With his obsessive nature entirely focused on his project, Musk had imagined launching his service before the end of 1999, having rallied the most powerful venture capital firm in Silicon Valley, Sequoia Capital, and Barclay’s bank. As he will do years later with Tesla and SpaceX, Musk slept in the office for weeks to meet deadlines at all costs, imposing an exhausting pace on his teams. “This behavior ended in drama, but also in success, says Isaacson. One of the features of X.com was the ability to send money via a simple email; this possibility was immensely successful, especially for transactions on the auction site eBay. A battle ensued with the other founders of X.com over the use of the name PayPal with which X.com had ended up merging. Musk’s position was that PayPal should be a relatively simple service. accessory in the X.com catalog.” If you just want a niche transactional system, then PayPal fits the bill. But if you want to tackle the entire global financial system, then X is a much better name.”

This anecdote about the origin of X.com takes on particular resonance today with the evolution of the late Twitter. In a text message sent one morning last October at 3:30 am immediately after the takeover of Twitter, says Isaacson again, Musk asserts: “I am delighted to finally be able to set up X.com as initially planned, using this time Twitter as an accelerator, while helping, in passing, democracy and public debate”.

Chinese inspired

Elon Musk therefore has a vast ambition for “X”. The inspiration for it is based on the giant applications and services that have established themselves in the Chinese market. The first is Ant Group, a subsidiary of the conglomerate Alibaba. Ant Group offers the catalog of services described above to some 1.3 billion Chinese users and 80 million online merchants. It is the second largest financial services provider after Visa.
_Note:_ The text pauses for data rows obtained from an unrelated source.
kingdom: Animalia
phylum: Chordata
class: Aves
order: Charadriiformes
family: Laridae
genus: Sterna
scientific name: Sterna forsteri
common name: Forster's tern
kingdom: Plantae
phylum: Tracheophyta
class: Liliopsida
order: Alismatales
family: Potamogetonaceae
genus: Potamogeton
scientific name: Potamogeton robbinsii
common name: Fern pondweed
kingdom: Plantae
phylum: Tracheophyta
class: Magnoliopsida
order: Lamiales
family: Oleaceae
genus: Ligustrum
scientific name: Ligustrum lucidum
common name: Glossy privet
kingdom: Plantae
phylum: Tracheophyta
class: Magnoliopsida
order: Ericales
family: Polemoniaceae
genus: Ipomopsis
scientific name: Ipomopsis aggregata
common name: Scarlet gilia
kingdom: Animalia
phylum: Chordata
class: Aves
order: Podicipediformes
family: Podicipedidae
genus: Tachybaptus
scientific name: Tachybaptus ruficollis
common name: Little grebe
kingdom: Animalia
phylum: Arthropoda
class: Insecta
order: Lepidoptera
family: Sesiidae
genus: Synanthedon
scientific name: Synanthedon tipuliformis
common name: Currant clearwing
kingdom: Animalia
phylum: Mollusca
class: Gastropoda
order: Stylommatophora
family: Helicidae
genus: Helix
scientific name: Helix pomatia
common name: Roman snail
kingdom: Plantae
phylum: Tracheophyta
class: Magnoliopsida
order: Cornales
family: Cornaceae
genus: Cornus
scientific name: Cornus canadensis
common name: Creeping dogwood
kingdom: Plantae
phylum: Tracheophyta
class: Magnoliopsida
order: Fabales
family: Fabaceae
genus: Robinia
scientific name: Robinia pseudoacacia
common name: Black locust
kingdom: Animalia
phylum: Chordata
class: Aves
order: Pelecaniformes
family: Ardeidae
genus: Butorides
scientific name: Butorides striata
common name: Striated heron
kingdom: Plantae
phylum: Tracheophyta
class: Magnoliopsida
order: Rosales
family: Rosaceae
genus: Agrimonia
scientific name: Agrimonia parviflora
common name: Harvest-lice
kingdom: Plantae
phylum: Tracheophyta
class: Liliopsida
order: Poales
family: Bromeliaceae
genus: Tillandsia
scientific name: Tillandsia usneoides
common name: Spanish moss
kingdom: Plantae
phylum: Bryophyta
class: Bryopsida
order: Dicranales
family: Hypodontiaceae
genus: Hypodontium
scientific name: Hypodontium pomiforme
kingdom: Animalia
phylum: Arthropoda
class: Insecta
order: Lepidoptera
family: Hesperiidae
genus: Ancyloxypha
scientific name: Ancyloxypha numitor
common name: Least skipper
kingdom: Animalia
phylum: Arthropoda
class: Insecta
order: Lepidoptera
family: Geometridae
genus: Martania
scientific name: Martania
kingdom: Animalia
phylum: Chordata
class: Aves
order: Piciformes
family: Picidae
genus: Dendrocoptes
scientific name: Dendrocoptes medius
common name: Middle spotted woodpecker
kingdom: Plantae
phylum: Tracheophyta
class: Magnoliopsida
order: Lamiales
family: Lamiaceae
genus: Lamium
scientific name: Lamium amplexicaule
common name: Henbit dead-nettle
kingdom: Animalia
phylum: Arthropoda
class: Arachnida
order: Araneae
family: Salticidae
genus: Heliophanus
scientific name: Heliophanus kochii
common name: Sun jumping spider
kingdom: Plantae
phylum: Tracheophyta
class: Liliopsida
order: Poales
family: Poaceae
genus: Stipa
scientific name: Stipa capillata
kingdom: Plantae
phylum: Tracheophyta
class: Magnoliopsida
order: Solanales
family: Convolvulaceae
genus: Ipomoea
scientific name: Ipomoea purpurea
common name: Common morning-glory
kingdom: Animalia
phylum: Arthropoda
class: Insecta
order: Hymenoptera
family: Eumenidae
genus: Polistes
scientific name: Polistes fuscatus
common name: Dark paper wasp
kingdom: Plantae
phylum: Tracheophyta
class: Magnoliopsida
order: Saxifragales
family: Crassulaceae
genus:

But Musk’s grand design is to replicate the WeChat “super app”, launched in 2011 by the Tencent group and which has become the digital Swiss army knife of more than a billion Chinese. WeChat is a social network, messaging system, payment method, photo and video sharing network. In other words, WeChat is Facebook, WhatsApp, Instagram, PayPal, Gmail, and Twitter aggregated into a single mobile application that even homeless people use: to give alms, they hold up their WeChat barcode.

This universality is exactly what Elon Musk is aiming for. But the background of WeChat’s development has nothing to do with the current Western landscape. WeChat has grown on virgin ground in a huge but closed market, where privacy is an ultra-flexible notion, and in a loose regulatory environment. In 2023, an X.com with equivalent ambitions should dislodge huge players starting with Meta and Google, just that. Overturning habits that are more than ten years old will not be easy, especially since, to say the least, Elon Musk has not created a serene climate around his activities. And then, you have to reckon with the regulatory wall: an application coupled with universal financial services, built on a heap of ultra-sensitive personal data will be scrutinized by an American regulator perpetually accused of laxity; as for Europe, an X.com inspired by Ant Group and WeChat simply has no chance of being authorized.

Musk has his formidable tenacity on his side, coupled with unique access to vast pools of capital. But what worked for Tesla and SpaceX will be much harder to develop a system that takes on the banking industry and tech giants.